Go to the line below containing "index dip: (906, 762)" and print exactly from there through the line containing "pinky tip: (1134, 841)", both included. Print nothing else.

## [Excerpted records]
--- START ---

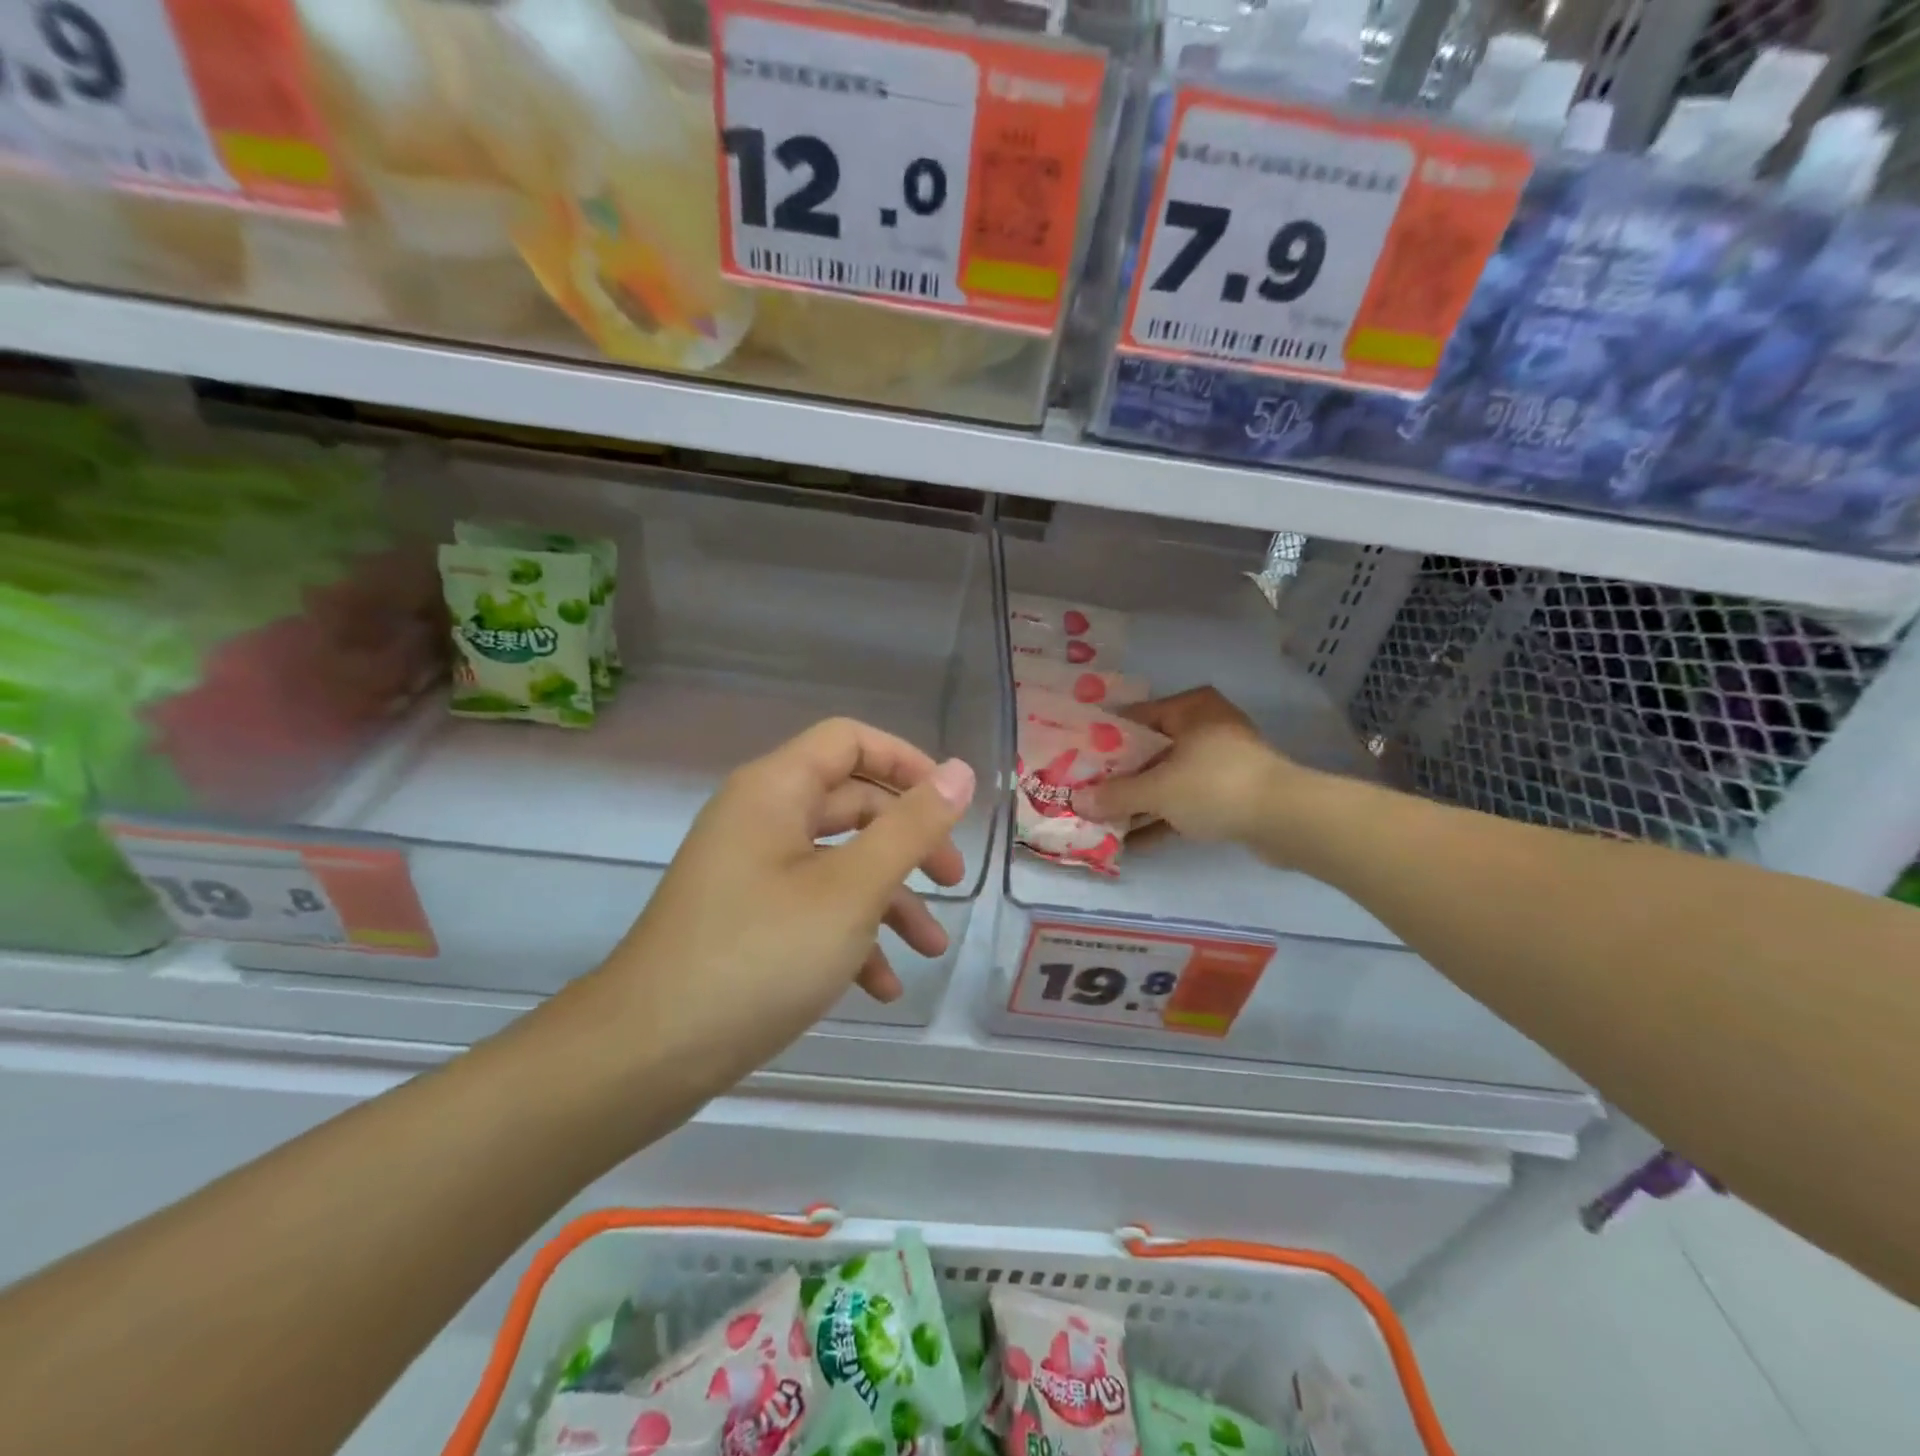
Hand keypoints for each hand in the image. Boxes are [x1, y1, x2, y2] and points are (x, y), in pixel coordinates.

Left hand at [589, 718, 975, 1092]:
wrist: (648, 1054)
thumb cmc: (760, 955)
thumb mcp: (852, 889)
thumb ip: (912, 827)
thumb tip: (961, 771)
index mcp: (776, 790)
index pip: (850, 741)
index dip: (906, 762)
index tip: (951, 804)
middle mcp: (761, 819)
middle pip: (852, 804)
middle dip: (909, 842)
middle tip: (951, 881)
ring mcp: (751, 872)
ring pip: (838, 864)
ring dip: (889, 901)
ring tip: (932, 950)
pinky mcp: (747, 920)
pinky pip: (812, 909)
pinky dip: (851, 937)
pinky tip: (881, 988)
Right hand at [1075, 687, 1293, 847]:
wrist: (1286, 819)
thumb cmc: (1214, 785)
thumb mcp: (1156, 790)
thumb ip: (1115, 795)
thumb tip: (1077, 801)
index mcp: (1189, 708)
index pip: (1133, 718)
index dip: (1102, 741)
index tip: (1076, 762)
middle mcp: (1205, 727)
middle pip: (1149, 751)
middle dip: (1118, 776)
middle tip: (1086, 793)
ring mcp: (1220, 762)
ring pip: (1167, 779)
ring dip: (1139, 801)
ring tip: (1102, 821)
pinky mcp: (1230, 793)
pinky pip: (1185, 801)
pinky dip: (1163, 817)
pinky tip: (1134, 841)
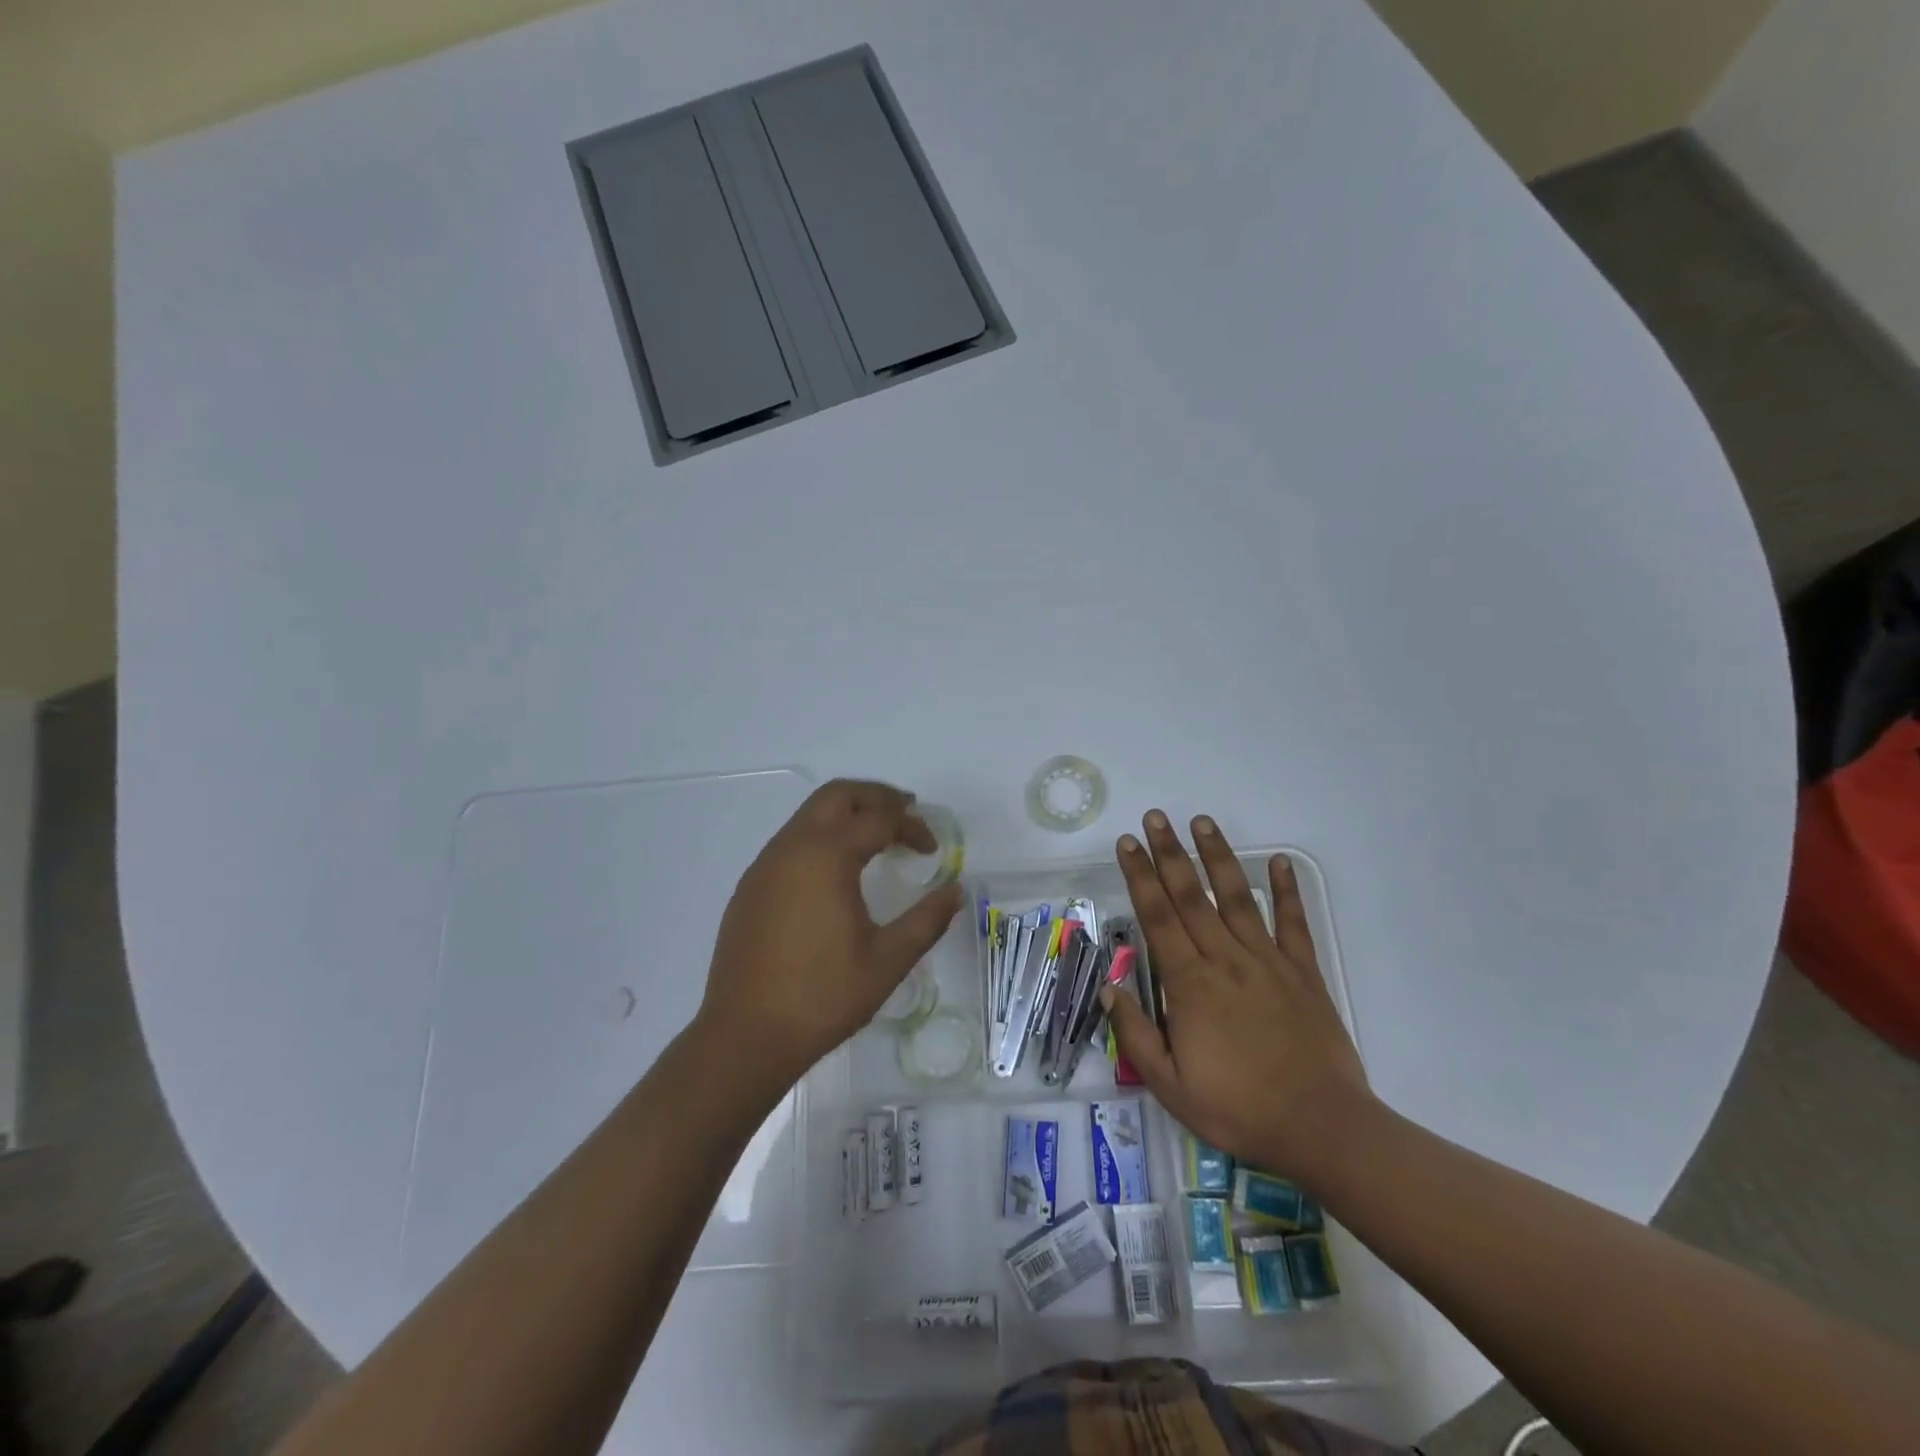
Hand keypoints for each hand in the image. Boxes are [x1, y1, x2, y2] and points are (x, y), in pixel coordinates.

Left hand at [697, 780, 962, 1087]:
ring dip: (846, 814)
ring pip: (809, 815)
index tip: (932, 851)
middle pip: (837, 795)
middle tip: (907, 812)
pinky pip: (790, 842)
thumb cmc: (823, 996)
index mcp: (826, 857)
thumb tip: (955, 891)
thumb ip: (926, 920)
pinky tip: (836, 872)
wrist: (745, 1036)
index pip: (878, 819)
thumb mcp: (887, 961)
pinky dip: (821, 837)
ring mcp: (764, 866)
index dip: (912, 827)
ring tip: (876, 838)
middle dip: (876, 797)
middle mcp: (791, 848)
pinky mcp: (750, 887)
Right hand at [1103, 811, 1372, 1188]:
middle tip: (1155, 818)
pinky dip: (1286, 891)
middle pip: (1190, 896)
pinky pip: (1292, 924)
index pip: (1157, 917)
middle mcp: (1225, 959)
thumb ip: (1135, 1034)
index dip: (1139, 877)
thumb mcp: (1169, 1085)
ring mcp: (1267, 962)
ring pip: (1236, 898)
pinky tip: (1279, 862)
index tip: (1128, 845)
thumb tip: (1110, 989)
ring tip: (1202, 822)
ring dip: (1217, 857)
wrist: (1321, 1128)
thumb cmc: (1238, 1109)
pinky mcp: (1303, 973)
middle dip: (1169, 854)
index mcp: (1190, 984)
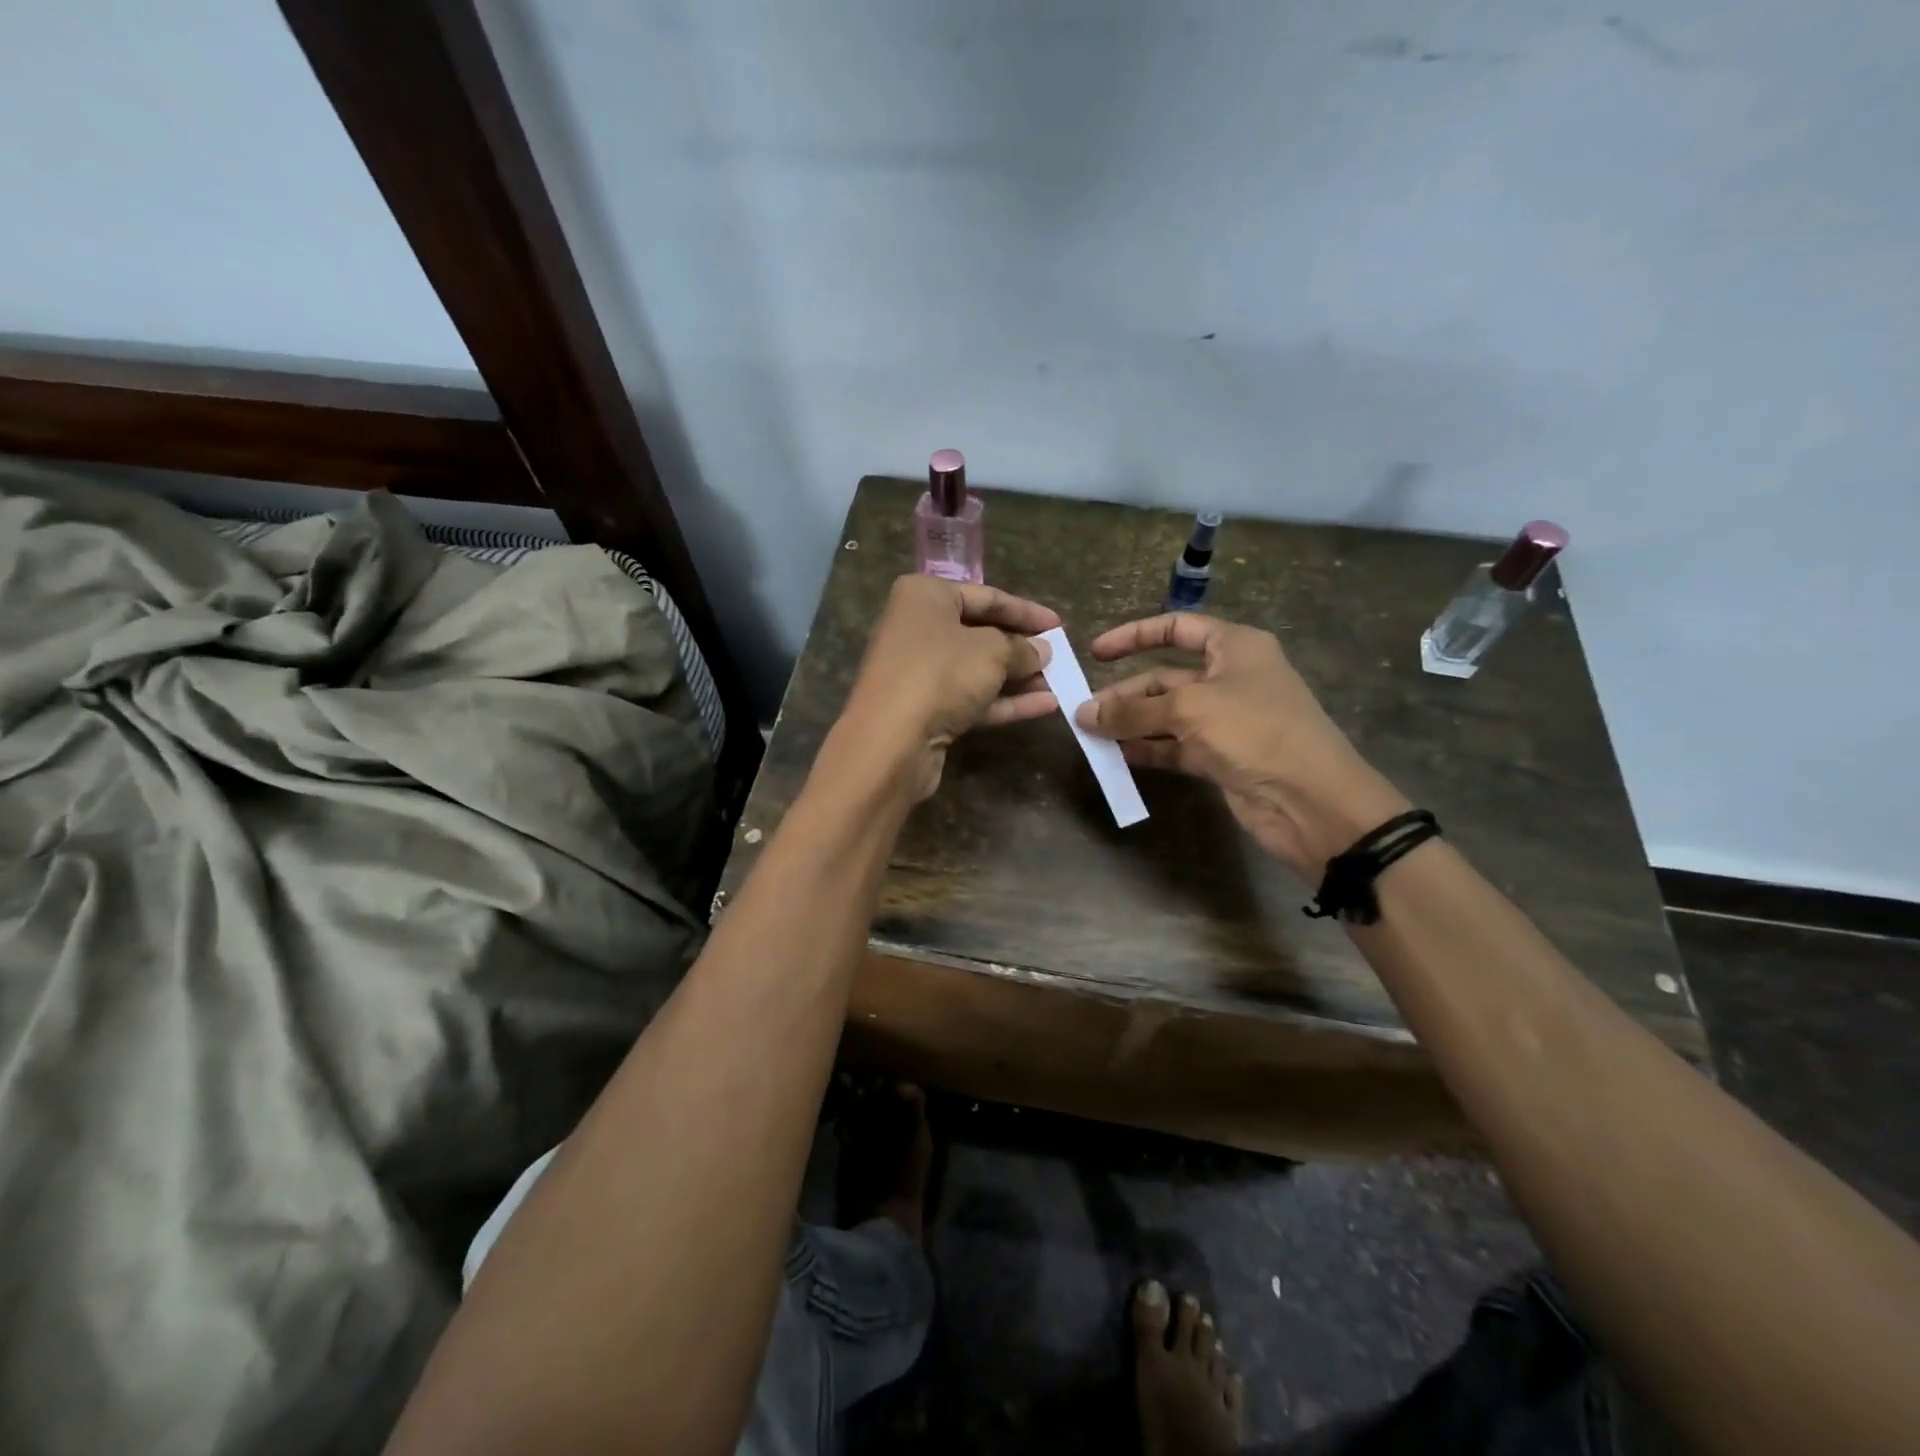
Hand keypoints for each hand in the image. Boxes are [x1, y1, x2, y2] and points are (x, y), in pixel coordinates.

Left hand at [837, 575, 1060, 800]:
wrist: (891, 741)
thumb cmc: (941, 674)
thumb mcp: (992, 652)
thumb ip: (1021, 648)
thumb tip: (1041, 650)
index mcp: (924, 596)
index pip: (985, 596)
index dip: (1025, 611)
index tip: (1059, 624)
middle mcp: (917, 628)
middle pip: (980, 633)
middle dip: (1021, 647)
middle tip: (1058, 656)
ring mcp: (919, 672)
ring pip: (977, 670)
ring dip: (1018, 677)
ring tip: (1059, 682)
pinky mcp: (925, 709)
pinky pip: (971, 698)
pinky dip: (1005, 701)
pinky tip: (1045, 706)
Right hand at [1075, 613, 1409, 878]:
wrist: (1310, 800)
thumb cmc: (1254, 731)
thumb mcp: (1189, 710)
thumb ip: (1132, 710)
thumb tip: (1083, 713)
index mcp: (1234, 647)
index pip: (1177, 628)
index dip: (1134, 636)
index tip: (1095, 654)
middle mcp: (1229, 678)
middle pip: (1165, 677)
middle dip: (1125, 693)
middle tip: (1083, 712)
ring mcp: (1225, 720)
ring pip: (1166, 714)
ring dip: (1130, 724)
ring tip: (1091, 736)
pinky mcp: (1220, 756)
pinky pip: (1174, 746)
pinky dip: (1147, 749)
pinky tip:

--- END ---

## [Response for this exercise]
index dip: (906, 762)
index tip: (951, 804)
middle mcp: (761, 819)
middle pip: (852, 804)
middle dip: (909, 842)
middle tip: (951, 881)
ring mcp: (751, 872)
ring pip: (838, 864)
ring dip: (889, 901)
ring tip: (932, 950)
pinky mcp: (747, 920)
pinky pip: (812, 909)
pinky dip: (851, 937)
pinky tip: (881, 988)
Right hand at [1075, 687, 1293, 847]:
wrist: (1286, 819)
thumb cmc: (1214, 785)
thumb mcp: (1156, 790)
thumb ip: (1115, 795)
thumb tip: (1077, 801)
index mcp: (1189, 708)
index pip: (1133, 718)
index dip: (1102, 741)
index tip: (1076, 762)
middle mcp: (1205, 727)
middle pip: (1149, 751)
middle dip: (1118, 776)
middle tip: (1086, 793)
ring mcp: (1220, 762)
ring pip: (1167, 779)
ring dip: (1139, 801)
ring tip: (1102, 821)
pinky mcp: (1230, 793)
pinky pip: (1185, 801)
pinky dip: (1163, 817)
pinky tip: (1134, 841)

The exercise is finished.